═════ Stored data

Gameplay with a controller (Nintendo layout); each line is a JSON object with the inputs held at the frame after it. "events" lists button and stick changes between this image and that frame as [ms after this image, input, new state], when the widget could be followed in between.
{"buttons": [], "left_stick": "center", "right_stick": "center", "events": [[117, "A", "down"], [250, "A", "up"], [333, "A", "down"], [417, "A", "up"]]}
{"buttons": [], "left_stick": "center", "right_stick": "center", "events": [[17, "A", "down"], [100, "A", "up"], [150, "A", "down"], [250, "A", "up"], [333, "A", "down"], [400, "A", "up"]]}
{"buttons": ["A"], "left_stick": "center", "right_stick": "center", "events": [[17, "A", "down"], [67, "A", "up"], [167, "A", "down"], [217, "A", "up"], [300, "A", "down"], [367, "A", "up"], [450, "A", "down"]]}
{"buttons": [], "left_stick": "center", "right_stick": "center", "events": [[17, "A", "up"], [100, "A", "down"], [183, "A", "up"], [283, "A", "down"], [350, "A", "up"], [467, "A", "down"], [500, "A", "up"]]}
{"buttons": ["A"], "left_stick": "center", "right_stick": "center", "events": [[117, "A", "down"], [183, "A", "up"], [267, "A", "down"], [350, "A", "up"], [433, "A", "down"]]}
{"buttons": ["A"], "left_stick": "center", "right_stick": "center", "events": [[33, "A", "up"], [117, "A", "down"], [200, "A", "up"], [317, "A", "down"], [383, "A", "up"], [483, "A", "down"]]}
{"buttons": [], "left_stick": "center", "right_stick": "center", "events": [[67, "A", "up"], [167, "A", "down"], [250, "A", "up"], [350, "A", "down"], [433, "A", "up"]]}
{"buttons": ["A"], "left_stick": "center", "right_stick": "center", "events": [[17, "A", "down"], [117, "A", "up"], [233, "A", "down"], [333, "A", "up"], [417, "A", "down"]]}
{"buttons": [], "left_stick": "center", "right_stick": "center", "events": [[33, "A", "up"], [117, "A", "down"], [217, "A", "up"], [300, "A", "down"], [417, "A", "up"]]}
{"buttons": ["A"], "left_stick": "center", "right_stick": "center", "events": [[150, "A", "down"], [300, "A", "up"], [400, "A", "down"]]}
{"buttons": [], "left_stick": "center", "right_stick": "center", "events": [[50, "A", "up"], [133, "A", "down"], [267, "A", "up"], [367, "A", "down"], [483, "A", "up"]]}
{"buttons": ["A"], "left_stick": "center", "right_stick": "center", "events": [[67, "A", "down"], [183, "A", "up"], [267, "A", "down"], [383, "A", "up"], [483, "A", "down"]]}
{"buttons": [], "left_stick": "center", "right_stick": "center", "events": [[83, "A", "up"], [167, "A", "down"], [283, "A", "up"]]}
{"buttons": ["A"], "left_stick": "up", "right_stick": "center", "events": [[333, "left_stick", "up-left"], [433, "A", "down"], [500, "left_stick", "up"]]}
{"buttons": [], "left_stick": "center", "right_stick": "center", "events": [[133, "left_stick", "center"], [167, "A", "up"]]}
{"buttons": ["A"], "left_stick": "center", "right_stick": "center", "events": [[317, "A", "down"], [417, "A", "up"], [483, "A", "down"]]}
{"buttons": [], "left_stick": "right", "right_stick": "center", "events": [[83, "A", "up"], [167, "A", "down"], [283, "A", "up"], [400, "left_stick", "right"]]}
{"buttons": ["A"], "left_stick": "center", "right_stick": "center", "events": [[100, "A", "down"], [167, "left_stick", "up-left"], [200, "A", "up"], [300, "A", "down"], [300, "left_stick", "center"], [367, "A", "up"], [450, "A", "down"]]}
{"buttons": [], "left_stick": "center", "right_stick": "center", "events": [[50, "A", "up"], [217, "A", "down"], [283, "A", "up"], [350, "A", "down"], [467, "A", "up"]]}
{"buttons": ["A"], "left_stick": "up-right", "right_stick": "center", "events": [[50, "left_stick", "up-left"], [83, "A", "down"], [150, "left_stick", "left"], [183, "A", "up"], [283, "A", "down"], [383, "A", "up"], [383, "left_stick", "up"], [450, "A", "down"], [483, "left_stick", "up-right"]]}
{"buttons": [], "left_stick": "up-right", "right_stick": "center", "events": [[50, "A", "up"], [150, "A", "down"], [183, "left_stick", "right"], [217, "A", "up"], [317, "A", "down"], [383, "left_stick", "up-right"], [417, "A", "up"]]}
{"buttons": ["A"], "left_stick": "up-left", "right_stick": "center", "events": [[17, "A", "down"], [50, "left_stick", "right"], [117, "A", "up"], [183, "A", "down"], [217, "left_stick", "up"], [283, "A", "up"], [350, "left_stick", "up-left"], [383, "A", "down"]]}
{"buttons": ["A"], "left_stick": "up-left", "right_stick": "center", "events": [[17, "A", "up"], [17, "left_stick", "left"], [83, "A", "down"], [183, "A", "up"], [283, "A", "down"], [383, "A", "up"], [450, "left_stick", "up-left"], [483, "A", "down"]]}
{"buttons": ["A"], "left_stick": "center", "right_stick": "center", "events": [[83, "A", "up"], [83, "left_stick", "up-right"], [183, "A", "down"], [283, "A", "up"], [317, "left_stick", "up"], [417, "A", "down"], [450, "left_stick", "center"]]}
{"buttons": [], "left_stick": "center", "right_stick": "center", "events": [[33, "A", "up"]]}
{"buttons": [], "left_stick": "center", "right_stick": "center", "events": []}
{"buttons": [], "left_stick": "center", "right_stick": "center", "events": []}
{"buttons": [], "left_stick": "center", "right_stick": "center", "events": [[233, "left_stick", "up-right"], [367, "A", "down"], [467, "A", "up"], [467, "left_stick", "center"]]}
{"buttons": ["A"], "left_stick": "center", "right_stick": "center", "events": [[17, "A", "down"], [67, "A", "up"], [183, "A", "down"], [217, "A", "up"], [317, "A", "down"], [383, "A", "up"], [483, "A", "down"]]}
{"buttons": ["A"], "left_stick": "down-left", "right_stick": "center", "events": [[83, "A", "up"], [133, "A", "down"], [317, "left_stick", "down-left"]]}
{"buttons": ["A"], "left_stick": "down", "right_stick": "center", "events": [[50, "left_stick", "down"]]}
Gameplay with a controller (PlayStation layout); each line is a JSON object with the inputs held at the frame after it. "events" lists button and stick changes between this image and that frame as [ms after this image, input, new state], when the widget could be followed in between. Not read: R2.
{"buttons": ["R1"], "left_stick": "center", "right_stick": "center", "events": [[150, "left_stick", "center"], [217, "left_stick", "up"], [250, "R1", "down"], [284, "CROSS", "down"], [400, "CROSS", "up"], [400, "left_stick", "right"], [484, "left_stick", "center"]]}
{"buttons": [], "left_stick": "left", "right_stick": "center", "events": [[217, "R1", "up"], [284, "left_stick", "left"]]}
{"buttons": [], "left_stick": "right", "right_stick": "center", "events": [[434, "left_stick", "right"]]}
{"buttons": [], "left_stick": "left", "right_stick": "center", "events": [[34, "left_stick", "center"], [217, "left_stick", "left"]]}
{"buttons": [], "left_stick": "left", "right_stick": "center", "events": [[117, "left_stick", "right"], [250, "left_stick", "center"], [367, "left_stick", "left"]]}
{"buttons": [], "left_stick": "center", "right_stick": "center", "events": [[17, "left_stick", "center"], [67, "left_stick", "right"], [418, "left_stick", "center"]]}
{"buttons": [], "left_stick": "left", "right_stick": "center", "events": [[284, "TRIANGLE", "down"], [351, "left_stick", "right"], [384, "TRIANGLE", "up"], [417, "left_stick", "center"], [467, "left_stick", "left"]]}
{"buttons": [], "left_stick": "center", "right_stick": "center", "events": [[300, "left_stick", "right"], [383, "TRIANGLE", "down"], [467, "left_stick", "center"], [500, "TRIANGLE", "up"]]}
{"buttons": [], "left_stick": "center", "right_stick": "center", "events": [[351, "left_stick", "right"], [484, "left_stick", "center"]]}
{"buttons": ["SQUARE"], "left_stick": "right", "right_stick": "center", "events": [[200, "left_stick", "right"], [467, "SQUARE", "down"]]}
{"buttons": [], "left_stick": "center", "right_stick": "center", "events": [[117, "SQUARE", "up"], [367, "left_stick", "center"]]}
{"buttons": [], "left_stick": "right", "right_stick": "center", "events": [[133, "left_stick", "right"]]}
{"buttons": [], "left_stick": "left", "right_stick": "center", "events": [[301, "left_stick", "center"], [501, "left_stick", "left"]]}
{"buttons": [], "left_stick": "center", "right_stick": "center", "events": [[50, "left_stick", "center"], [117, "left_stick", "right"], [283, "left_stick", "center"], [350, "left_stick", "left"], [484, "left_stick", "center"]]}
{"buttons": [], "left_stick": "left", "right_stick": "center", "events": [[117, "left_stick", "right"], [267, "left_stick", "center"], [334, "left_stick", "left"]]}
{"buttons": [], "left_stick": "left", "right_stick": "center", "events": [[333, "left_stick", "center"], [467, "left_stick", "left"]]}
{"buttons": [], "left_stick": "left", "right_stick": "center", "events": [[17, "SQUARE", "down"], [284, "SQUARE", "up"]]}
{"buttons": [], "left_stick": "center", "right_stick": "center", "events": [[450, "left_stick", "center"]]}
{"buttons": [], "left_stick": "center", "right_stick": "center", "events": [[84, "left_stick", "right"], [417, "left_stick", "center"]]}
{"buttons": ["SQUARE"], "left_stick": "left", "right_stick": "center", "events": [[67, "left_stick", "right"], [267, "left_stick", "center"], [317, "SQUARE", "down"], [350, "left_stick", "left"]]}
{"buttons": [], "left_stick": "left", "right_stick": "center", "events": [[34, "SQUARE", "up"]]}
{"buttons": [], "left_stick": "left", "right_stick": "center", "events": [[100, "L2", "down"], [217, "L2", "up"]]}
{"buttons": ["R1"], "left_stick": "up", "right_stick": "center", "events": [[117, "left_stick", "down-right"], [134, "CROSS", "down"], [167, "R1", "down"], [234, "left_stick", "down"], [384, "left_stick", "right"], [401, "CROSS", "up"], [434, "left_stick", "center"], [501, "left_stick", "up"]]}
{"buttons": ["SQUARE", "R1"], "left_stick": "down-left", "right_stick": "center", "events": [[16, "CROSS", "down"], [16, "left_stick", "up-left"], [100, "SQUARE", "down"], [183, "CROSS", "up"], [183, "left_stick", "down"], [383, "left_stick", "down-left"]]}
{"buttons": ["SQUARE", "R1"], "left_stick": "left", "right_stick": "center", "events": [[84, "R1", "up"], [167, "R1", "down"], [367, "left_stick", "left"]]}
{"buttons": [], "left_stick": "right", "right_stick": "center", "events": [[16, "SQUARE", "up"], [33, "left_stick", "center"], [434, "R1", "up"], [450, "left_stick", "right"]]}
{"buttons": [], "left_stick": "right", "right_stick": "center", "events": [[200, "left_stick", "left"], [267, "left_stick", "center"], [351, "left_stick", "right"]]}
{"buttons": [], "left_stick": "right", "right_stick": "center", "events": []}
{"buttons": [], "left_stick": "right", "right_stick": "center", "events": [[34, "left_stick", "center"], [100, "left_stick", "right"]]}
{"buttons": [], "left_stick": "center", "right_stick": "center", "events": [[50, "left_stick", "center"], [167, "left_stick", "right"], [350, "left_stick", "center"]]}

══════════

Try it – The answer must be every line of the records above that holds the word "layout".

Output of the exercise –
Gameplay with a controller (Nintendo layout); each line is a JSON object with the inputs held at the frame after it. "events" lists button and stick changes between this image and that frame as [ms after this image, input, new state], when the widget could be followed in between.
Gameplay with a controller (PlayStation layout); each line is a JSON object with the inputs held at the frame after it. "events" lists button and stick changes between this image and that frame as [ms after this image, input, new state], when the widget could be followed in between. Not read: R2.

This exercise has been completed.